Short-term: Short-term consensus on oil prices is dependent on the balance between the Russia supply loss, OPEC supply response and global demand. In its April meeting, OPEC+ had decided to stick close to its previously decided production increase by hiking output by 432,000 bpd in May, ignoring calls from the Biden administration for a greater hike in output. In response, the Biden administration announced a release of 1 MMbbl/d of oil from the Strategic Petroleum Reserve for 6 months in a bid to lower gasoline prices. US officials are also exploring alternatives to Russian oil and lifting sanctions on Iran and Venezuela. The US EIA has forecasted that US crude oil production will rise to a record-high production of 13 MMbbl/d in 2023 as producers increase drilling activities in response to the high oil prices. The EIA forecasts that Brent prices will average US$102/bbl in the second half of 2022, then fall to US$89/bbl in 2023.
Medium-term: The repercussions of the current conflict in Ukraine will impact the medium-term outlook. According to Bloomberg, the exit of oil services firms like Halliburton, Schlumberger, and Baker Hughes may slow the growth of Russian production within the next 10 years due to the lack of expertise in developing more technically challenging reserves, like viscous crude and shale. According to the IMF, a drawn out conflict may lead to global inflation, disrupted trade and supply chains, a reduced business confidence, and higher investor uncertainty. The slowdown of the global economy may affect consumption and impact long term oil and gas demand.

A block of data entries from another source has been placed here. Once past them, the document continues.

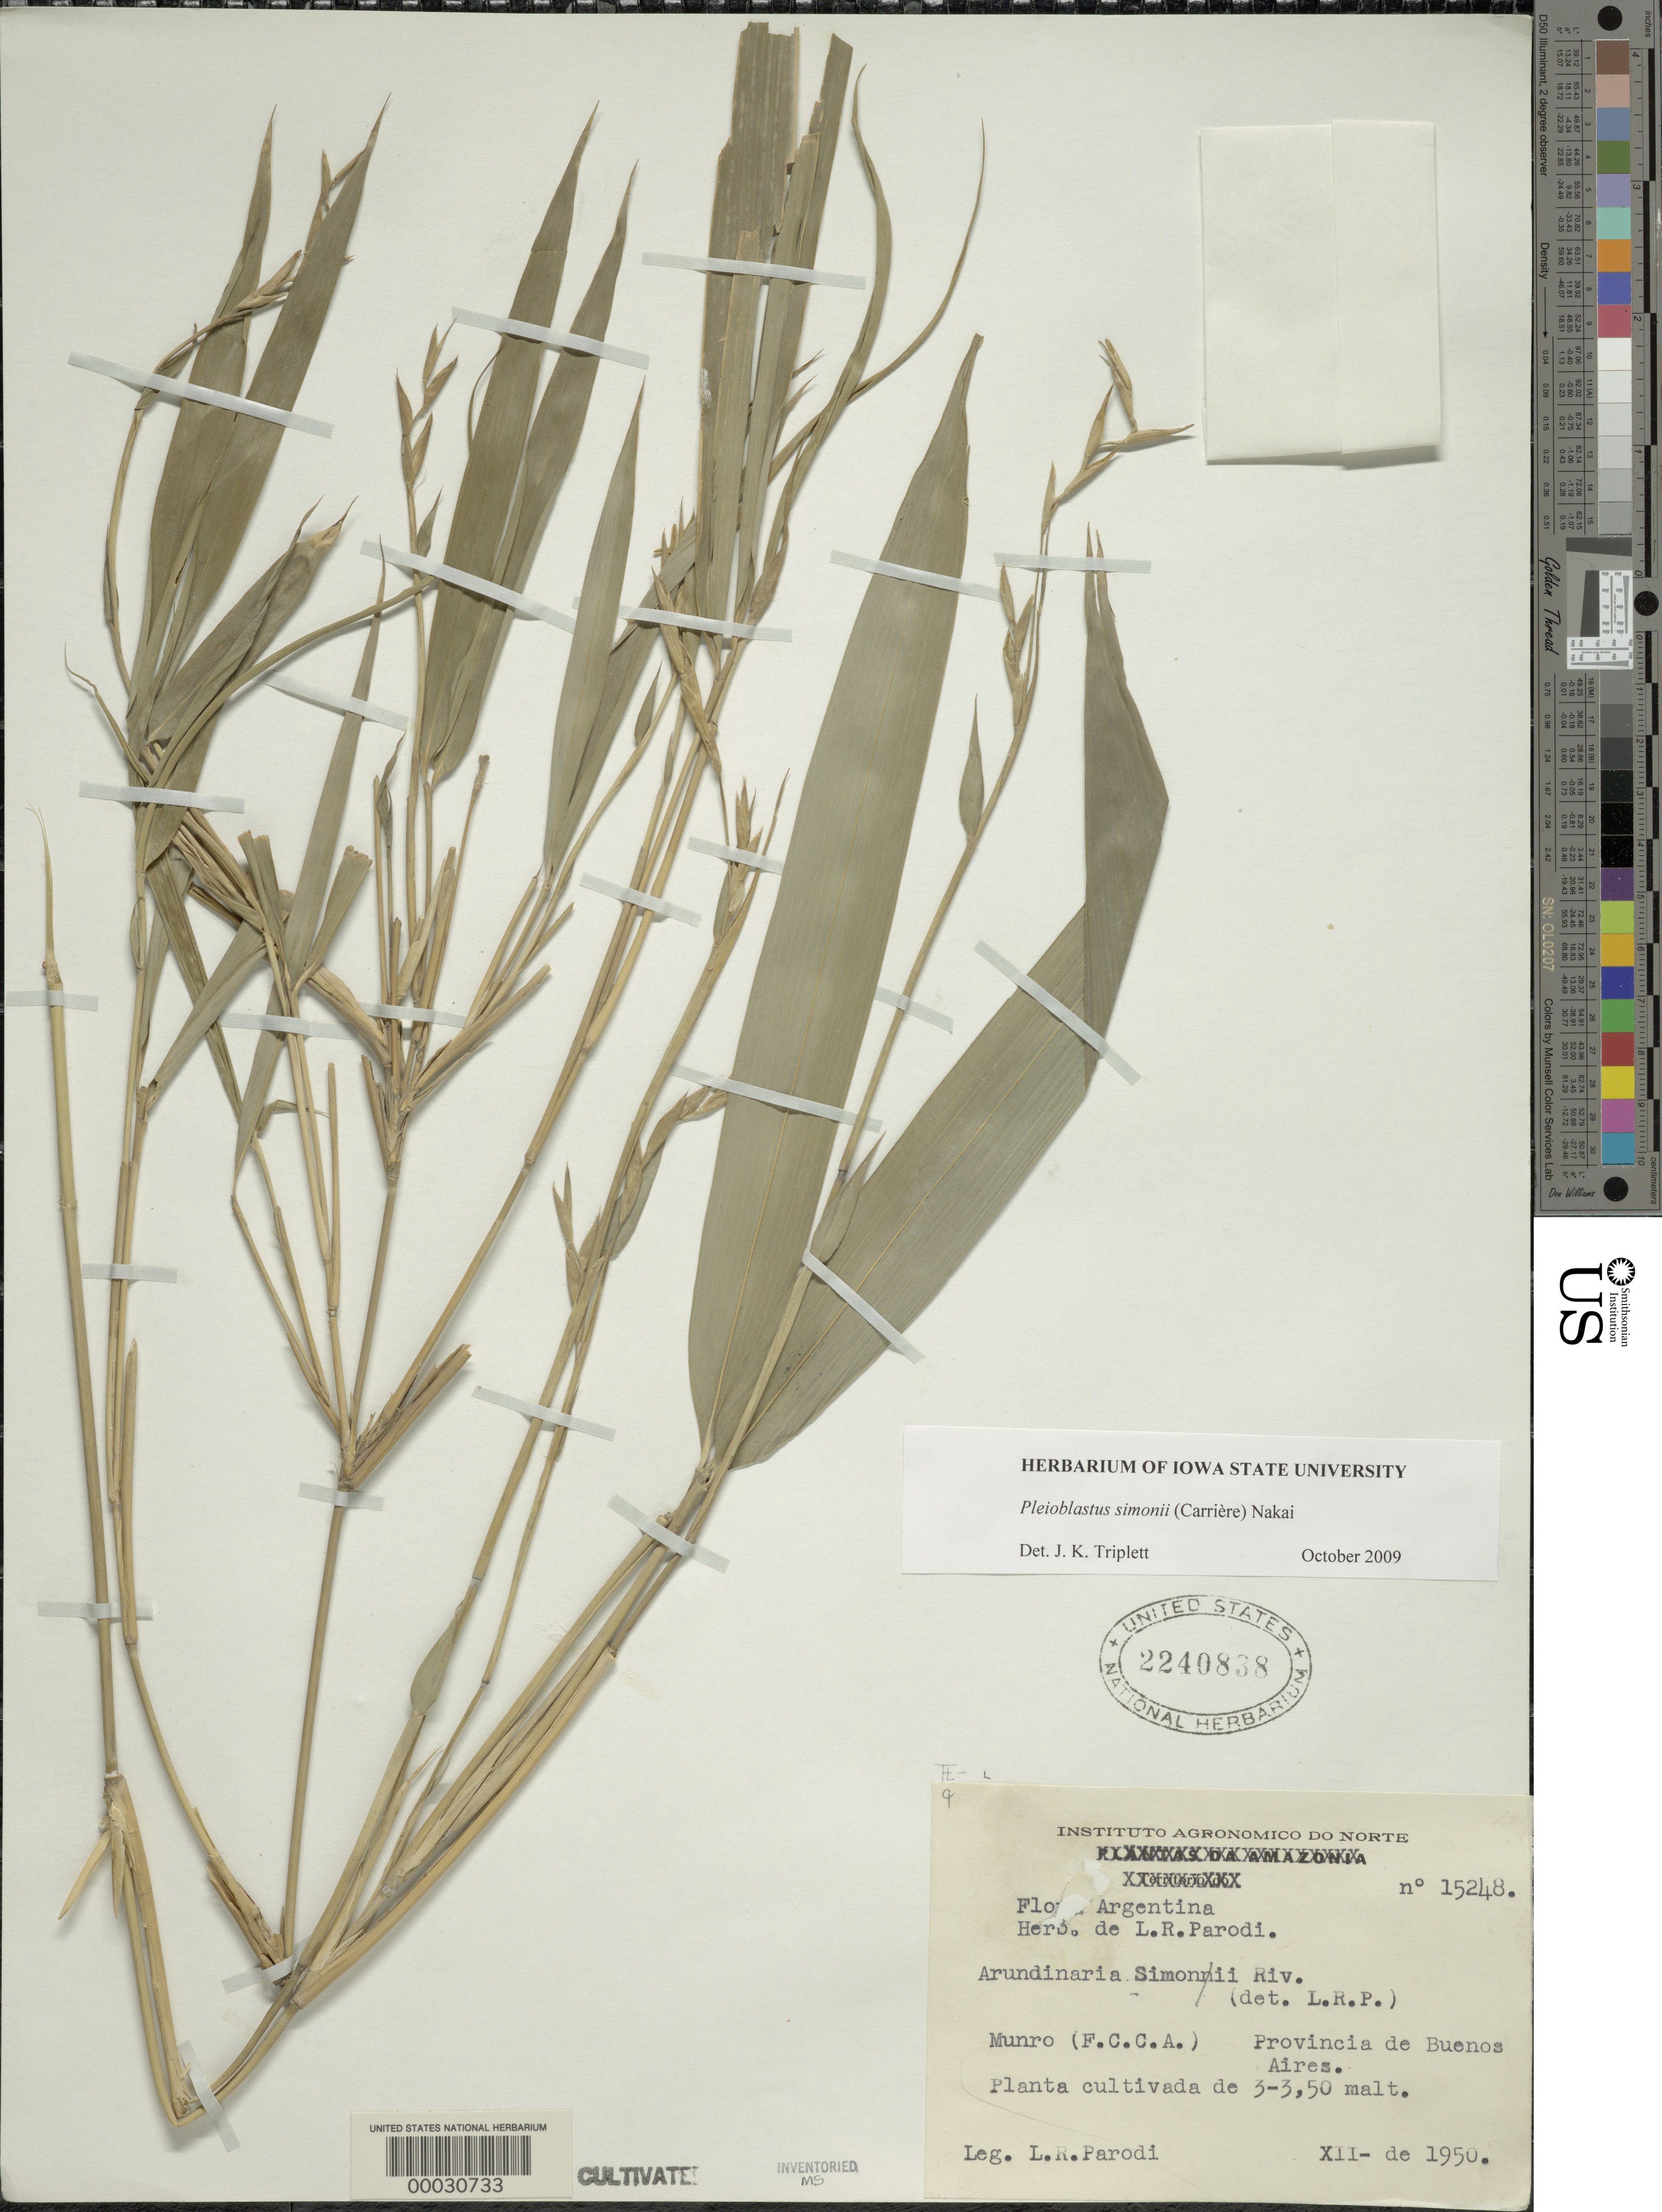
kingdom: Plantae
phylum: Tracheophyta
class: Liliopsida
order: Poales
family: Poaceae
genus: Pleioblastus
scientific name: Pleioblastus simonii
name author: (Carrière) Nakai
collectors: L. R. Parodi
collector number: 15248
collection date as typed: Dec 1950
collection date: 1950-12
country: Argentina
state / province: Buenos Aires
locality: Murro F.C.C.A.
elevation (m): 50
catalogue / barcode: US 2240838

Long-term: In its Energy Outlook 2022, BP had projected that oil demand will rise above pre-pandemic levels in 2025 for all three forecasted scenarios. In the most bullish scenario for oil, demand peaks in 2030 then falls due to the declining use of oil in road transportation. It forecasts that US tight oil production will recover till 2030, but will begin to fall and lose market share to OPEC in the years after. The European Union’s recently published REPowerEU framework aims to diversify fossil fuel supply and raises the target for renewables’ share of the primary energy supply in 2030 to 45% from 40%.